1. A memory module testing/repairing method for testing and repairing a memory module, comprising the steps of:

testing the memory module;

registering any faulty memory addresses in the memory module; and

blocking out fixed address paths to the faulty memory addresses and replacing the faulty memory addresses by selecting standby addresses.

2. The memory module testing/repairing method of claim 1, wherein the step of blocking out fixed address paths to the faulty memory addresses and replacing with specially selected standby addresses is carried out by blowing an electrical fuse.

3. The memory module testing/repairing method of claim 1, wherein the step of testing the memory module includes writing data into each memory address and reading data from the memory address and confirming the validity of the read-out data.

4. The memory module testing/repairing method of claim 1, wherein the method further includes setting the memory chip on the memory module into a testing mode.

5. A memory module testing/repairing device for testing and repairing a memory module, comprising:

a storage medium holding testing/repairing programs for testing and repairing the memory module; and

a main computer board having memory module slots therein for accommodating memory modules and retrieving testing/repairing programs from the storage medium before carrying out the memory module testing/repairing procedure,

wherein the testing/repairing procedure further includes the following steps:

testing the memory module;

registering any faulty memory addresses in the memory module;

setting the memory chip on the memory module to a testing mode;

blocking out the fixed address path to faulty memory addresses and replacing the faulty memory addresses by selecting standby addresses; and setting the memory chip on the memory module back to a normal operation mode.
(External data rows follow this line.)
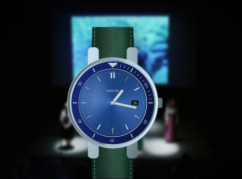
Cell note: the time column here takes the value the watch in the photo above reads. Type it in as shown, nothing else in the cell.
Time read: 1:17
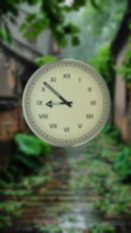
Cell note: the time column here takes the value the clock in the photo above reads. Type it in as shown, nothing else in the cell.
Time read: 8:52
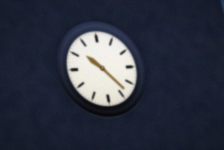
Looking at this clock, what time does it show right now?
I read 10:23
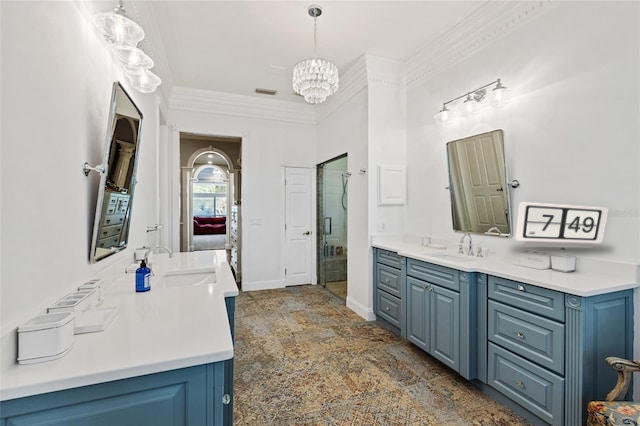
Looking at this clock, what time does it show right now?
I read 7:49
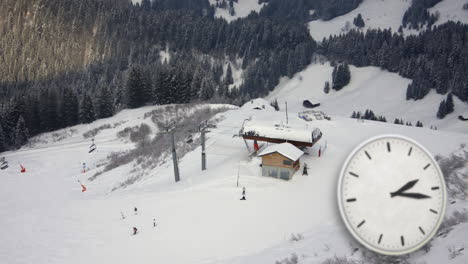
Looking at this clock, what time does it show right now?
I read 2:17
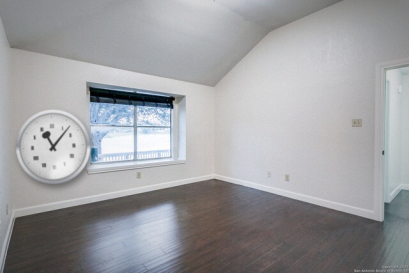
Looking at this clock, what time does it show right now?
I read 11:07
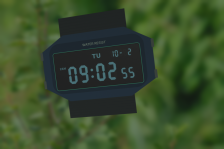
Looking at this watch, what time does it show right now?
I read 9:02:55
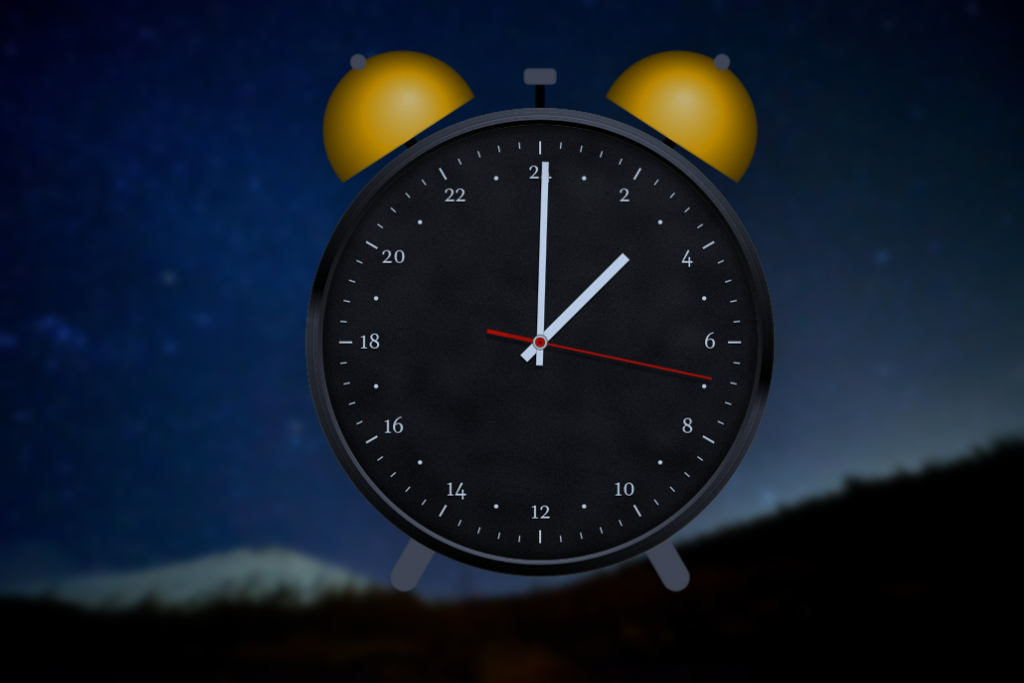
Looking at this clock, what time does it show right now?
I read 3:00:17
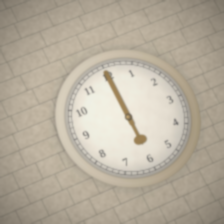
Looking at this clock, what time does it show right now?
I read 6:00
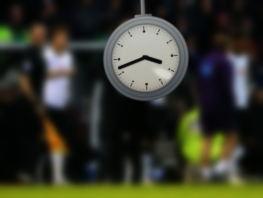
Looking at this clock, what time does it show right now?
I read 3:42
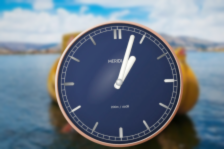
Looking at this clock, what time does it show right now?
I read 1:03
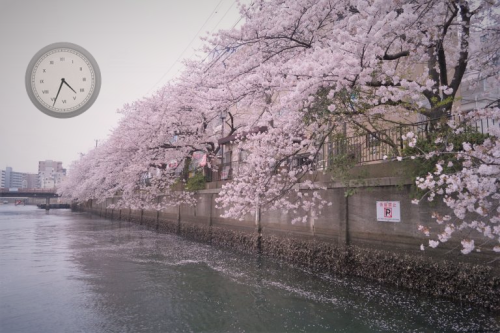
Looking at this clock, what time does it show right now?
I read 4:34
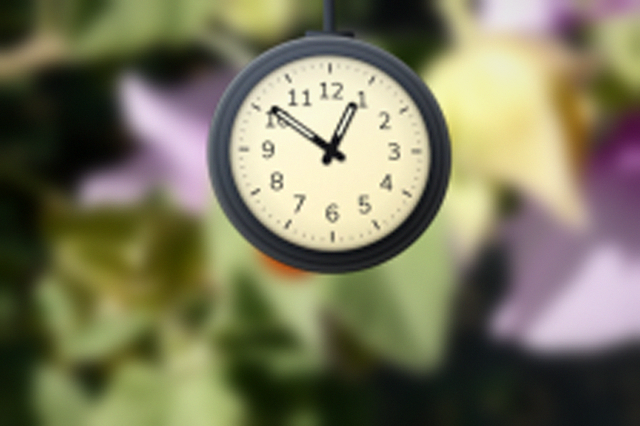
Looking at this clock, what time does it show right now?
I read 12:51
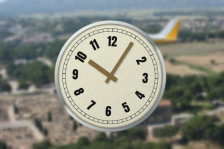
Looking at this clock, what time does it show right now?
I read 10:05
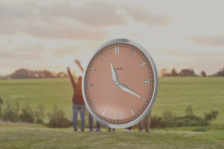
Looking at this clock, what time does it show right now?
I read 11:20
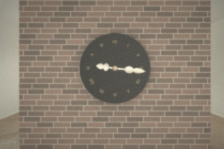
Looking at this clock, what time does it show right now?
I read 9:16
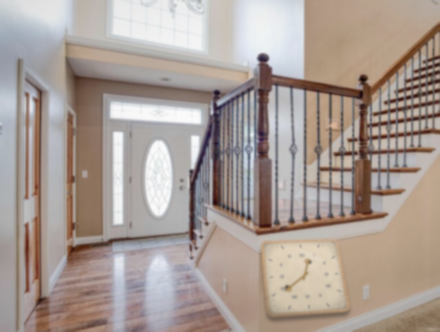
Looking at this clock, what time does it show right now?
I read 12:39
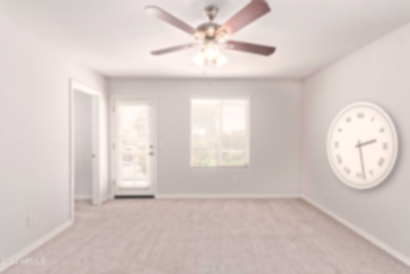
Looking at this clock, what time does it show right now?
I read 2:28
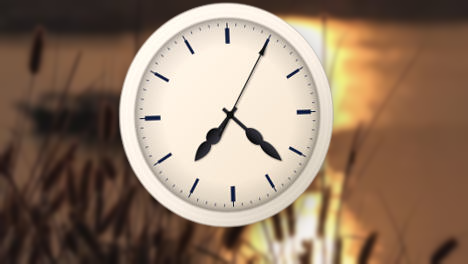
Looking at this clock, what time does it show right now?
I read 7:22:05
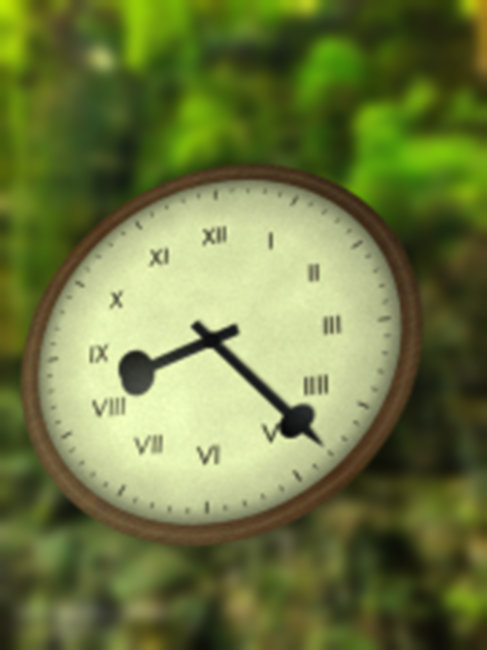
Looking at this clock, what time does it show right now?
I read 8:23
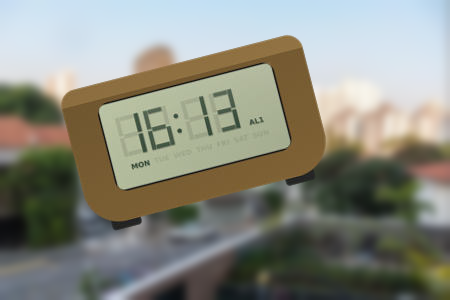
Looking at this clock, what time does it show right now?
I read 16:13
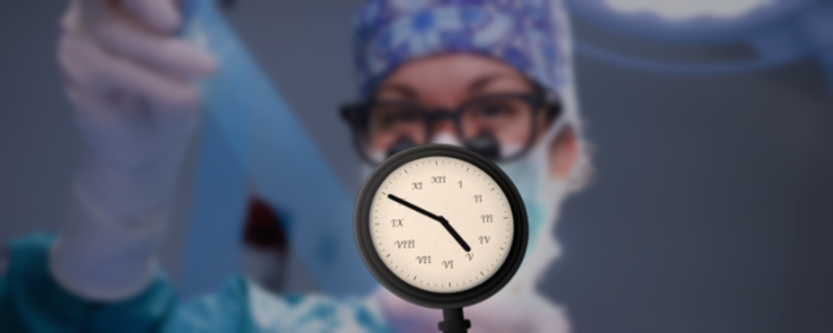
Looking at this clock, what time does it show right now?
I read 4:50
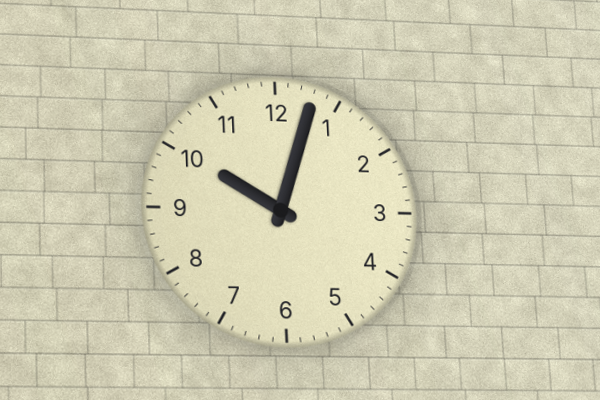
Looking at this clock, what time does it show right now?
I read 10:03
6. The memory module testing/repairing device of claim 5, wherein the storage medium is a system having a floppy disk and a floppy disk reader.

7. The memory module testing/repairing device of claim 5, wherein the storage medium is a hard drive system.

8. The memory module testing/repairing device of claim 5, wherein the storage medium is a system having an optical disk and an optical disk reader.

9. The memory module testing/repairing device of claim 5, wherein the device further includes a display monitor for displaying testing/repairing results.